Actually, the author’s following statement prompted me to write this post. She said “Arabic novels, while not yet lining the shelves of the local bookstores, have been increasingly available in English translations, offering a marvelous array of answers to question we did not know we wanted to ask.”

 From my perspective as a linguist, I think that students of advanced Arabic language should read in abundance modern novels. Possibly, they will in the future become translators of further novels. There are still many other interesting novels to be translated.

Copyright © 2010 Aleya Rouchdy, All Rights Reserved

Jan 20, 2010

Is Arabic Threatened?

Copyright © 2009 Aleya Rouchdy, All Rights Reserved

The article “Workshop Aims To Promote Arabic Language “ by Carol Rizk (1/16/2010) prompted me to write this post.

Rizk was reporting on an organization ‘Fil’Amr’ that sponsored an Arabic festival “with the aim of promoting and preserving the Arabic language.” She quotes Suzan Talhouq who wrote, “…The Arabic language is in a delicate and sensitive position.”

This is somewhat true. I have expressed a similar point in an earlier post ‘The Demise of the Arabic Language in Egypt’. However, the word ‘preserving’ is not appropriate when we refer to Arabic.

Talhouq in discussing the state of the Arabic language was in connection to a conference, she must have attended (The International World Conference on Linguistic Rights held in Barcelona in 1996). The attendees at the Conference discussed “ the people’s right to defend their mother language as it was threatened.”

The Arabic language is definitely not threatened. Languages such as Basque, Scottish Gaelic, Nubian might be threatened due to their contact with a dominant language, that is, there is a “tip” in favor of some other languages, such as Spanish, English, or Arabic.

Talhouq further says that “invasions” and “colonization” has led to “the mutilation 'of Arabic' in Lebanon, Jordan and Iraq”

In my opinion “mutilation” is also too strong of a word. It is rather a situation of language contact where Arabic came into contact with other languages.

Whenever languages are in contact, three major processes occur: code switching, borrowing and interference.
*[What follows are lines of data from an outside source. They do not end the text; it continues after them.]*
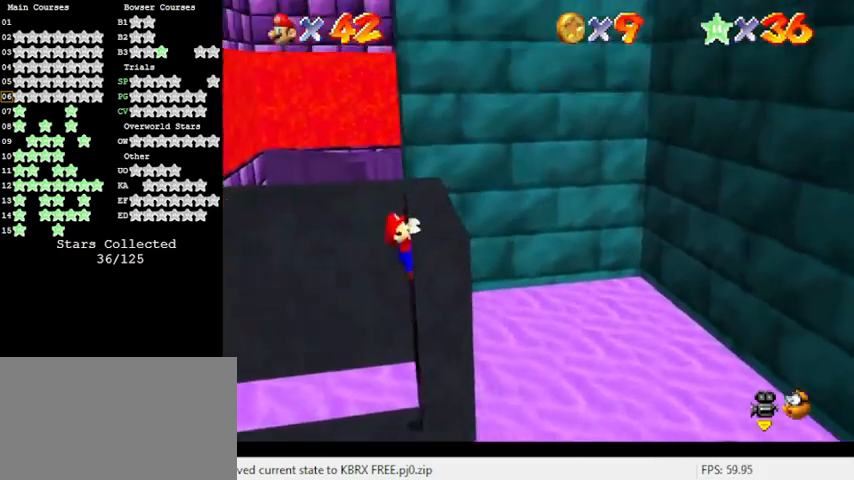
{"keys": [], "events": [[100, "shift", "down"], [233, "shift", "up"], [300, "d", "down"], [400, "d", "up"]]}
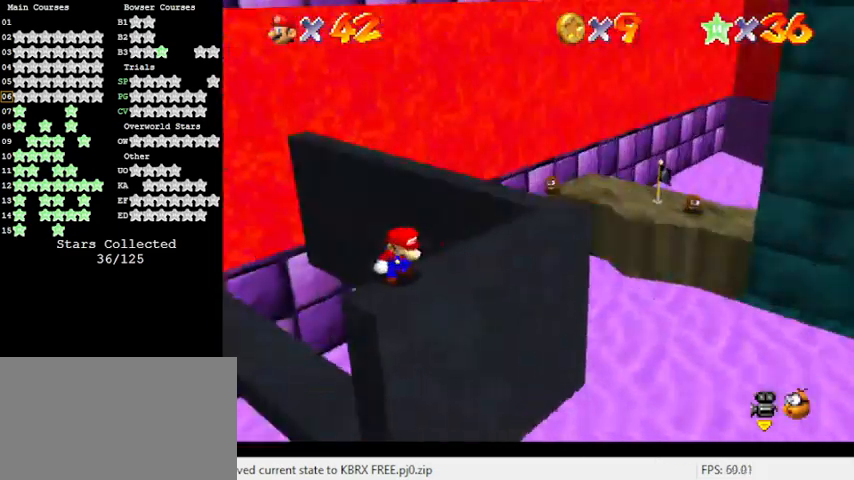
{"keys": ["right"], "events": [[33, "d", "down"], [100, "d", "up"], [400, "right", "down"]]}
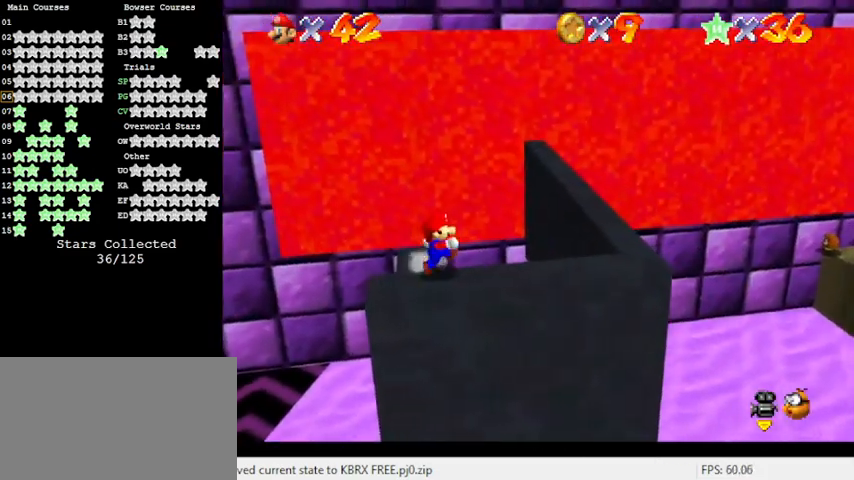
{"keys": [], "events": [[33, "shift", "down"], [133, "right", "up"], [233, "shift", "up"]]}
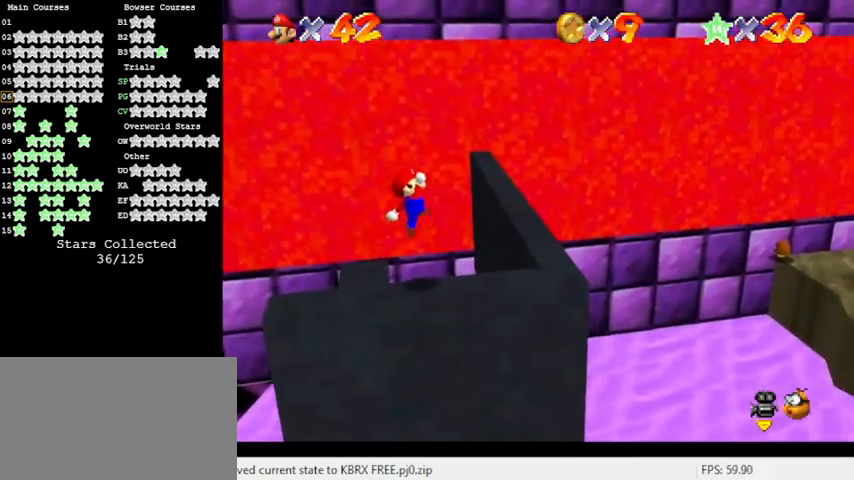
{"keys": [], "events": [[133, "a", "down"], [233, "a", "up"], [333, "a", "down"], [467, "a", "up"]]}
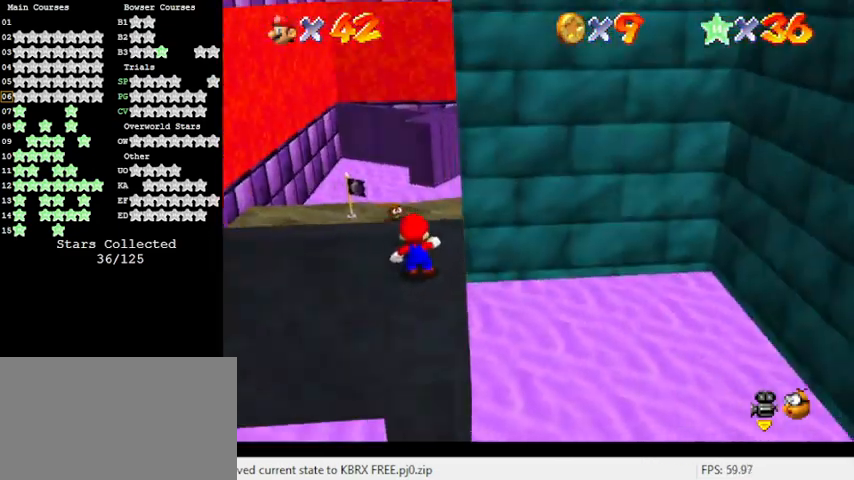
{"keys": ["down"], "events": [[100, "shift", "down"], [233, "down", "down"], [333, "right", "down"], [333, "shift", "up"], [467, "right", "up"]]}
These are linguistic processes that affect all languages in contact and, hence, can explain the changes that have occurred in the Arabic of Cairo, Beirut, Amman or anywhere else where Arabic is the dominant language.

Language in contact is not a recent phenomenon. It has always occurred and will always occur. As David Wilmsen commented on this bog. “It simply shows that the language is indeed living.”

In the same article, Walid al-Kabis, an Iraqi author living in Norway, notes that Arabic will “become the third international language in 2050 because the number of Arabic speakers would multiply considerably.” That says it all.